From the line containing "Memperjelas Konstruksi" down to the final line of the entries below, restate each line word for word and add nothing.

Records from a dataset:
=== Section Start ===

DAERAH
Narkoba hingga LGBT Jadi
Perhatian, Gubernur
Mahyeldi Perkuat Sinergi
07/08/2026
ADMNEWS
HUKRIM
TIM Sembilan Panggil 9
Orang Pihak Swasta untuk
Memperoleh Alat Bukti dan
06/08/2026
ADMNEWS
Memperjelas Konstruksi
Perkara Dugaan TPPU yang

=== Section End ===

# REPLY
Memperjelas Konstruksi
Perkara Dugaan TPPU yang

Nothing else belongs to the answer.